Ex-mayor drives medicinal cannabis change

Former mayor Roz Blades is calling for medicinal cannabis patients to be allowed to drive. 198699_01 Picture: STEWART CHAMBERS

By Cam Lucadou-Wells

Former Greater Dandenong mayor Roz Blades has described being overwhelmed by chronic pain in her final weeks as mayor as well as her recovery with the help of medicinal cannabis.

Ms Blades suddenly retired as mayor in a shock announcement in October 2019.

She says she suffered a nervous breakdown after the high levels of nerve pain became “neurological” and “unmanageable”.

“The pain goes into your brain, and your brain can’t cope with it.”

She starved due losing any urge to eat. She uncharacteristically forgot things as some people speculated she had dementia.

“I couldn’t go to a council meeting, I couldn’t read a meeting agenda and I couldn’t add up.

“You’re someone else and you don’t really know it.”

She has been on the road to recovery since swapping to medicinal cannabis oil about 18 months ago.

“The change in me is remarkable.
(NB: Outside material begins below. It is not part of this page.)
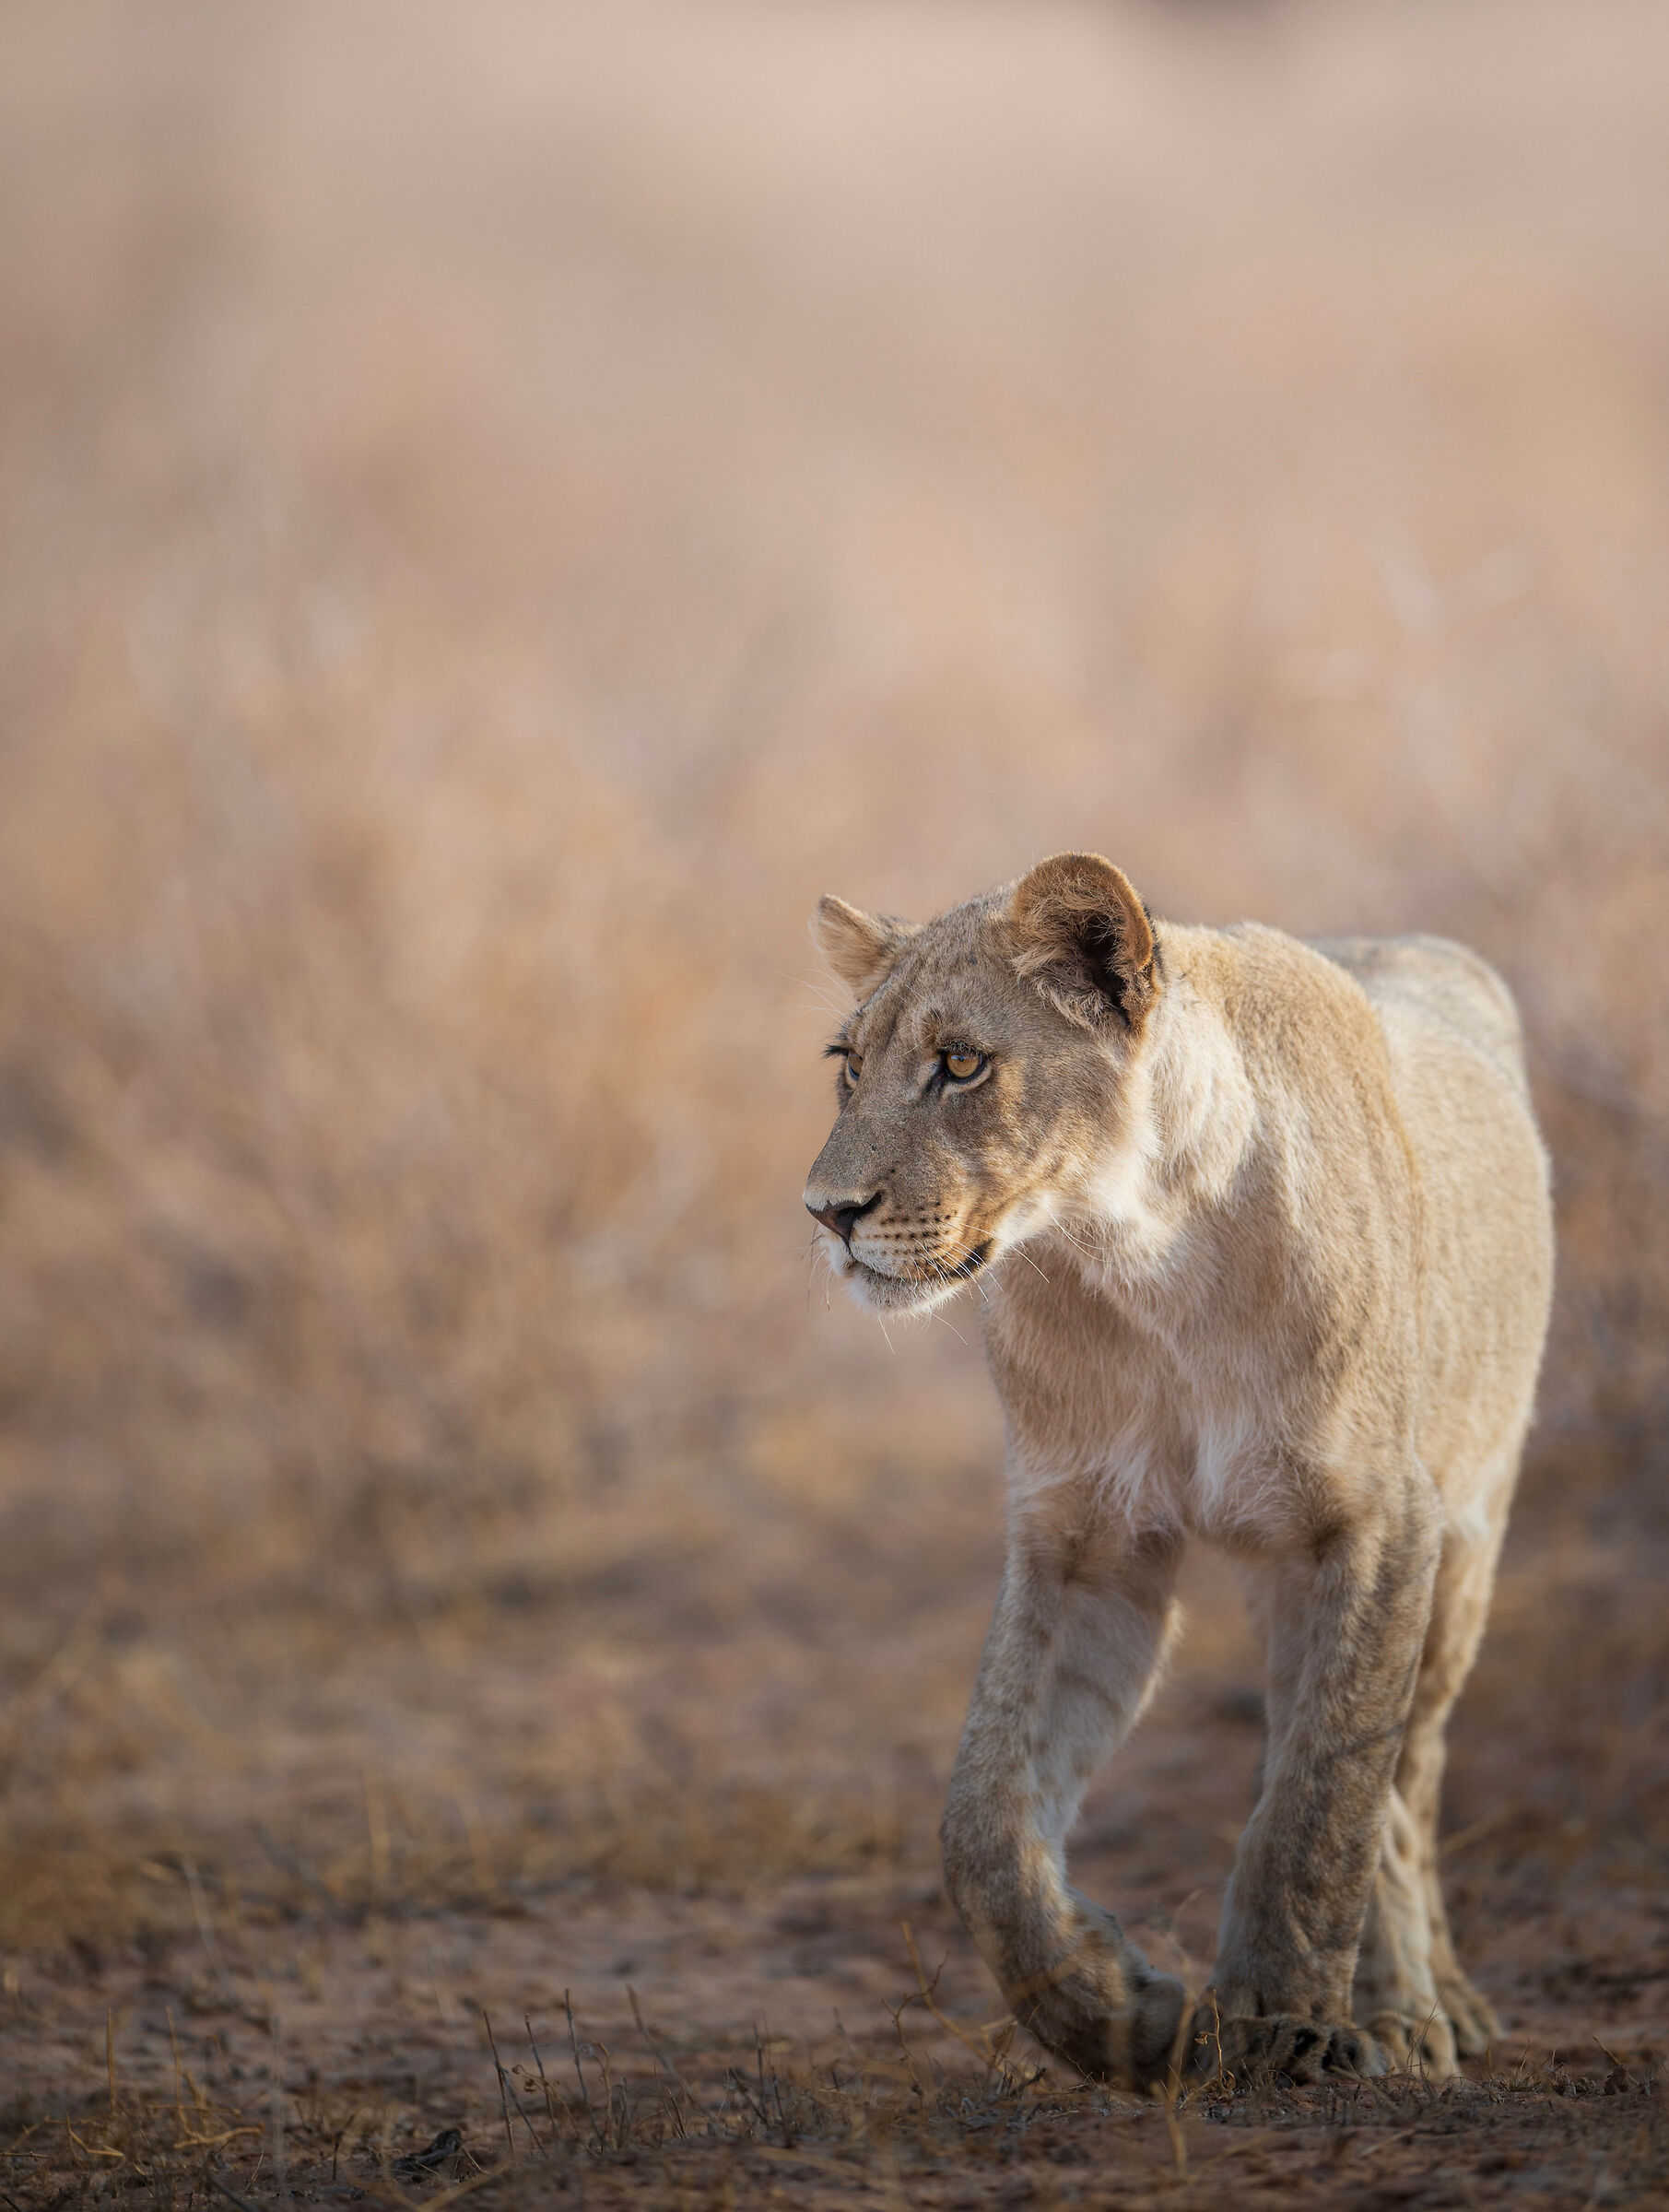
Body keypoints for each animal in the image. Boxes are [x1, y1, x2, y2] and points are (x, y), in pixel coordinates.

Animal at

I have more of a life now.”

However, Ms Blades is banned from driving while taking the medicine – even though it has no THC or hallucinogenic effects.

In a recent submission to a State Parliament inquiry into the use of cannabis in Victoria, she urged law-makers to drop the driving ban.
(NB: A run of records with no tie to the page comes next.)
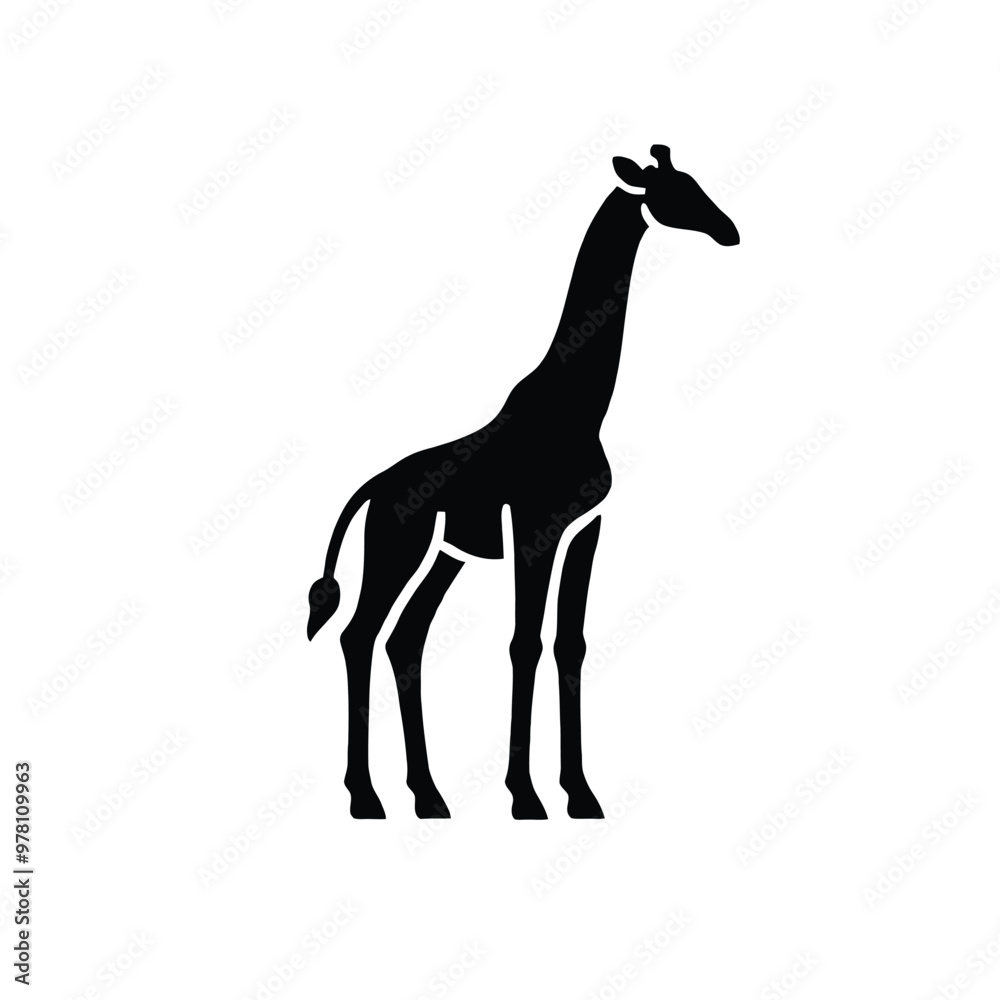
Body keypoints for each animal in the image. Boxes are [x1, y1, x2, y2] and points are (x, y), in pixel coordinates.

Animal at [307, 145, 739, 819]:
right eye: (673, 193)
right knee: (359, 634)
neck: (580, 408)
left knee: (405, 640)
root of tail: (373, 487)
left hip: (445, 557)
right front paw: (526, 796)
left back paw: (428, 795)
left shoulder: (586, 529)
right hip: (397, 548)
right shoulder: (538, 527)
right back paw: (366, 797)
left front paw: (581, 793)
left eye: (697, 183)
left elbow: (571, 644)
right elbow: (525, 643)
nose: (729, 231)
For more than 50 years, Ms Blades had managed chronic pain with medications such as Mersyndol, Forte, Tramal, Pallexia, Lyrica and Gabapentin – and driven without incident.

However, medical cannabis didn’t cause the side-effects of some of the pharmaceuticals, such as “brain fog” and other life-long issues, she stated.
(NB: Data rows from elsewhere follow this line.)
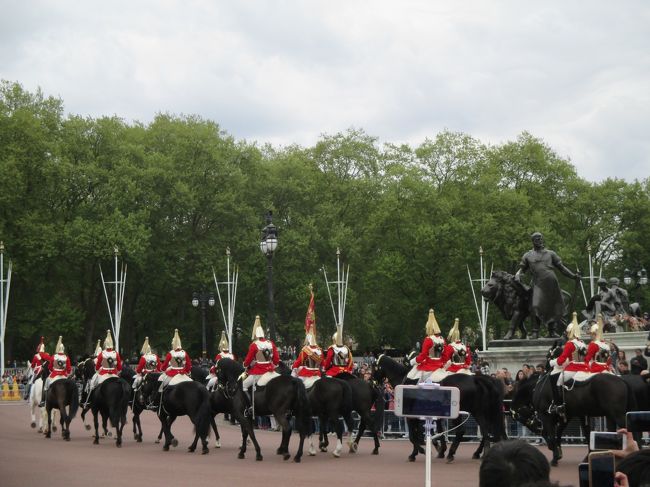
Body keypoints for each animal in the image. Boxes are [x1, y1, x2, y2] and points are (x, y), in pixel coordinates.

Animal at [372, 356, 504, 464]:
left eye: (374, 368)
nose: (373, 383)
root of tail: (476, 379)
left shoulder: (411, 416)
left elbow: (413, 436)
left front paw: (419, 452)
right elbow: (435, 431)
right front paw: (438, 449)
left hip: (465, 413)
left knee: (463, 430)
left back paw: (452, 454)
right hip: (478, 411)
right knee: (485, 430)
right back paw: (480, 453)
“I would strongly suggest that driving whilst taking these drugs is more dangerous and injurious than

taking plant based medical cannabis, which is approved by the (Therapeutic Goods Administration).”

Ms Blades said the driving ban was deterring others from taking medicinal cannabis and so they continued to endure pain.

“A young woman I know with fibromyalgia will not take medical cannabis because she cannot get to work.

“If you have to take approved medical cannabis and don’t live near public transport and work,

you don’t have a choice but to drive illegally.

“If you live in pain, alone with no family to drive you and have to work, you have the choice of living

and driving in agony, driving on drugs which are legal (and) may or may not impair your on-road

abilities or taking a plant based TGA approved medication and risk being drug tested.”

Ms Blades suggests authorities trial patients driving limited distances to prove her case.

“It will help people get off the barbituates and opiates and onto clean medication.”

Obtaining medicinal cannabis was a three-month period. Ms Blades saw a doctor, who applied for government approval before providing her a prescription.

Medicinal cannabis oil, being not on the Pharmaceutical Benefits Scheme. So patients must bear the full $232 cost for a 10-week course.

“You’ve got to have the money to go on it. This will push people onto the black market and onto the ‘wrong stuff”.”